Engine failures account for roughly a third of all experimental aircraft accidents. But here is the thing people miss: 83.4% of pilots who have an engine failure survive it. The engine quitting is not what kills you — it is what you do next, and whether you have a place to land.

A significant portion of “engine failures” are actually fuel mismanagement — running a tank dry or selecting the wrong tank. Those are pilot errors with an engine label. Read our full engine failure analysis.

The Test Flight Risk

Test flights and the first 10 hours of operation account for roughly 18.1% of all E-AB accidents. This is the most dangerous period in the life of a homebuilt aircraft — newly built engines are still breaking in, builder errors have not yet been discovered, and the pilot is flying an unfamiliar airplane.

If you are building, this is the part to take most seriously. Use a designated test area with long runways and open terrain. Have a chase pilot. Follow the phase I test plan to the letter. Many builders rush this phase and pay for it.

Compared to Other Things You Do

Context matters. Per exposure hour, experimental aircraft flying is:

  • About 3x more dangerous than flying certified GA
  • About 10-15x more dangerous per hour than driving a car
  • Roughly comparable to motorcycling on public roads
  • Much safer than base jumping, wingsuit flying, or free solo climbing

Most people who ride motorcycles do not think of themselves as daredevils. Flying experimental aircraft is in that same general risk category — elevated above daily life, but something that many thousands of people do safely for decades.

What You Can Control

The data consistently shows that the biggest safety lever is not the aircraft — it is the pilot. Here is what moves the needle:

  • Choose a forgiving aircraft. Slow STOL types have single-digit fatal percentages. Fast composite ships can exceed 50%. The aircraft you pick sets your baseline risk.
  • Never push weather. VFR into IMC is 85%+ fatal across the fleet. Just do not do it.
  • Keep the aerobatics high. Low-altitude showing off accounts for a disproportionate share of fatals. Aerobatics are fun — do them at altitude.
  • Build the fuel system right. Roughly 20% of all engine-related accidents are fuel mismanagement or builder fuel system errors.
  • Fly regularly. Currency matters. The accident data shows that infrequent flyers are overrepresented in the statistics.
  • Always have an out. Plan routes with forced landing options. Most engine failures are survivable — if you have somewhere to put it down.

So, Are Kit Planes Safe?

Kit planes can be safe. A Zenith CH 750 or Kitfox flown by a conservative, current pilot who builds carefully and stays out of weather is one of the safer ways to fly. A fast composite ship pushed into IMC by an overconfident pilot is one of the most dangerous things in general aviation.

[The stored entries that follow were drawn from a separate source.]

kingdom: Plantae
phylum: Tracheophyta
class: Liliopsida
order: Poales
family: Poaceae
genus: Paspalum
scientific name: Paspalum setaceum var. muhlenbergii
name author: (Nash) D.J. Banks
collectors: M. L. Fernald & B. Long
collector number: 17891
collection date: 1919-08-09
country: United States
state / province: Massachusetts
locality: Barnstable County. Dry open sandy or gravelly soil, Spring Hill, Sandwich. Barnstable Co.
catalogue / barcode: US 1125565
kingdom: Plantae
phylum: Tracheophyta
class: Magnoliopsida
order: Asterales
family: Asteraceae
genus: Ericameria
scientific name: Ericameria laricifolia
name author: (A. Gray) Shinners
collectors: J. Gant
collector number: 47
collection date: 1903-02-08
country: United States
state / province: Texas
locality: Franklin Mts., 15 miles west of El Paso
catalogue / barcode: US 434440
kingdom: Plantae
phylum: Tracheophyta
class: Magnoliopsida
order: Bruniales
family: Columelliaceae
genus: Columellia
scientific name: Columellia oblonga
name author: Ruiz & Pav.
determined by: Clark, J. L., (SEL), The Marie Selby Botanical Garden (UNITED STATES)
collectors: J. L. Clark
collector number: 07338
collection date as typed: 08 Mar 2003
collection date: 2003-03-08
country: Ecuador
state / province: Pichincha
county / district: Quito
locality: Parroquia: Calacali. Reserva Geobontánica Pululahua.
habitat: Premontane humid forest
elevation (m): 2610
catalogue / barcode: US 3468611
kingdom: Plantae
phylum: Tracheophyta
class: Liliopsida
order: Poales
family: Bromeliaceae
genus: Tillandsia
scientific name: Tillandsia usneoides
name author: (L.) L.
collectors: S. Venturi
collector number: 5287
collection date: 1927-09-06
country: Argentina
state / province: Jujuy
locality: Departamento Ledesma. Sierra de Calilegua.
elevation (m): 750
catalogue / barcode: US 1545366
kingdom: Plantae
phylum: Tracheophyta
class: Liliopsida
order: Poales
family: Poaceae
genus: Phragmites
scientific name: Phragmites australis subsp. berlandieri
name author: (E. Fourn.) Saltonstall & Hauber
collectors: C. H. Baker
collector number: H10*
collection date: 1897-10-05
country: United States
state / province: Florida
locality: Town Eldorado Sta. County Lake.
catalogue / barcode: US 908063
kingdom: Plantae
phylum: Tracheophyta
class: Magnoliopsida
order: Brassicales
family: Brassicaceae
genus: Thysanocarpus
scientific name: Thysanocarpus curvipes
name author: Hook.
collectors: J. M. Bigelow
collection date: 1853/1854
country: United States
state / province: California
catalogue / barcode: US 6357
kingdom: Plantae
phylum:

The experimental aircraft community has a safety problem, but it is not the one most people assume. The problem is not that the airplanes are poorly built or inherently flawed. The problem is that some pilots make choices that the data clearly shows are fatal — and keep making them.

The tools on this site exist to help you understand those risks before you build or buy: explore all aircraft types, compare types side-by-side, estimate your personal risk, and compare engine reliability.

Important Caveats

  • E-AB flight hour estimates are approximate. The FAA does not track experimental aircraft hours precisely, so per-hour rates involve some estimation.
  • Fatal percentage measures what happens when an accident occurs, not how often accidents happen.
  • These are NTSB-reported accidents only. Minor incidents that do not meet NTSB reporting thresholds are not included.
  • Your personal risk depends on your training, currency, maintenance practices, and decision-making — not just fleet averages.
  • This analysis should not be the sole basis for any aircraft purchase or build decision. Consult experienced builders, EAA chapters, and flight instructors.

Data: 8,817 NTSB accident records, 1982-2026. Initiator-based classification. Updated March 2026.